• [WHAT YOU NEED TO DO]
1. Decide whether each statement agrees with the Codesa Walk passage below, answering yes or no and quoting the deciding words of the passage: (a) The Codesa Walk is at Emperors Palace in Ekurhuleni. (b) The Group Areas Act displaced three million blacks. (c) The boards along the walkway carry text but no imagery.
2. Extend the Codesa Walk passage below, picking up after its final sentence about adults at a "hostel" camp.

• [TEXT PASSAGE]
***

The facts were like a smack in the face.

I was adrift in a sea of mixed emotions after taking the Codesa Walk at Emperors Palace in Ekurhuleni.

The Codesa Walk is like walking through a giant storybook telling our country’s history from the time of the San and the KhoeKhoe, through to the white settlers.

Details about the rise of the ANC until April 27 1994, when millions of South Africans gathered to cast their first democratic vote, are also there.

To sum up the country’s history in one sentence is a shame but Codesa Walk at the casino certainly extends much further and is much more indepth.

The walkway comprises boards with striking imagery, facts and speeches.

The boards work like gigantic pages from a book.

My anger stems from what the apartheid regime got away with.

Laws such as the Group Areas Acts, Bantu Authorities Act, Public Safety Act and the Terrorism Act.

The Group Areas Act saw three million blacks displaced.

I was overcome with emotion as I thought about what I would do and feel if someone displaced me from my cosy home.

Among the pictures were those of people who were put into ­“hostels” because they were not allowed to live in the suburbs.

Adults were treated like kids at a “hostel” camp.

***

• [DATA EXTRACTS]

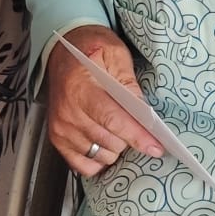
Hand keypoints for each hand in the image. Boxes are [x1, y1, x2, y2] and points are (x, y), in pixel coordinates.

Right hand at [44, 24, 163, 178]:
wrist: (62, 52)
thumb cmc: (89, 50)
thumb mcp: (114, 52)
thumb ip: (129, 82)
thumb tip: (143, 112)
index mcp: (80, 88)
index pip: (112, 119)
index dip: (136, 135)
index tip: (156, 147)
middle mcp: (67, 112)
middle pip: (109, 141)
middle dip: (129, 137)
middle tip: (134, 121)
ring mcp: (60, 129)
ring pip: (101, 155)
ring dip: (116, 147)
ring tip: (116, 127)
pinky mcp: (58, 140)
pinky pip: (85, 165)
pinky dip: (100, 159)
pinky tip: (105, 143)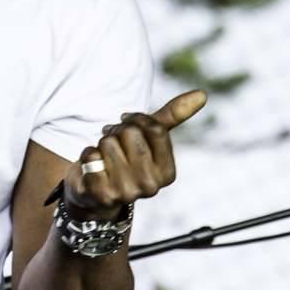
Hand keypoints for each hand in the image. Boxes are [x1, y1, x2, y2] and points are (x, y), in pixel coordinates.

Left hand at [63, 89, 206, 218]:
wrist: (94, 195)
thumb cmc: (124, 160)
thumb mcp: (148, 139)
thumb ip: (172, 117)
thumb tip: (202, 94)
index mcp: (168, 173)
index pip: (155, 128)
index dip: (136, 119)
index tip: (126, 123)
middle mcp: (151, 186)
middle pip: (130, 133)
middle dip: (116, 132)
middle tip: (113, 144)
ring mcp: (126, 192)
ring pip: (108, 142)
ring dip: (101, 145)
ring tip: (103, 158)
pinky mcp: (101, 194)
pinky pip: (90, 156)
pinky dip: (87, 156)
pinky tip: (92, 168)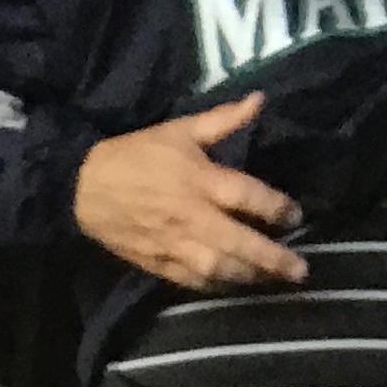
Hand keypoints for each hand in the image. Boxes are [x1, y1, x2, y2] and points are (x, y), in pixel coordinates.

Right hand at [73, 92, 309, 289]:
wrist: (85, 189)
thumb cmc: (137, 155)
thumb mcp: (179, 129)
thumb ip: (222, 119)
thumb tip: (260, 100)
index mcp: (200, 180)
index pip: (248, 197)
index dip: (276, 208)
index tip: (296, 217)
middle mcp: (191, 217)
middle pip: (239, 243)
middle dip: (272, 259)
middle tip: (300, 270)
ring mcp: (174, 244)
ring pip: (218, 268)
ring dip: (248, 277)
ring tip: (272, 281)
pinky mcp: (157, 263)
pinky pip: (192, 281)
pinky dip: (216, 286)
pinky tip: (234, 286)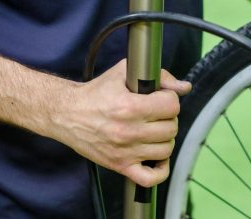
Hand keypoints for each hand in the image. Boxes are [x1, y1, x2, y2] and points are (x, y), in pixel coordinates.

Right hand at [49, 59, 190, 187]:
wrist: (66, 114)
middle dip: (167, 118)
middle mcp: (128, 131)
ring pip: (166, 149)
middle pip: (171, 128)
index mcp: (130, 107)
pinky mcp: (120, 165)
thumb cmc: (95, 93)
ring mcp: (125, 151)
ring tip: (154, 131)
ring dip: (164, 139)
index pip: (171, 106)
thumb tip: (184, 87)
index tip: (161, 99)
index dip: (170, 99)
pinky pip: (150, 178)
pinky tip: (156, 157)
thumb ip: (158, 76)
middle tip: (156, 114)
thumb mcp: (123, 73)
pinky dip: (160, 170)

***

• [RESPONSES BY TASK]
1.
(a) Yes: "taking the Codesa Walk at Emperors Palace in Ekurhuleni"
(b) Yes: "The Group Areas Act saw three million blacks displaced."
(c) No: "The walkway comprises boards with striking imagery, facts and speeches."

2.
The anger also came from speeches made by former prime minister Hendrik Verwoerd, in which he said that there was a “psychotic preoccupation sweeping through the world where black people thought they are entitled to rights and liberations”.

People actually said that and got away with it?

The ANC and other political parties rallied.

People had had enough and were bringing the country to its knees fighting for their rights. This evoked pride and hope.

The Codesa (Convention for a Democratic South Africa) talks – held at the World Trade Centre in Kempton Park, were the beginning of the end as former president FW de Klerk declared “enough is enough”.

Although brief, Codesa Walk has the ability to evoke emotions such as surprise, anger, shock, but hope and pride too.

And finally uncertainty.

As crime and corruption run rampant through South Africa, what will future storyboards look like?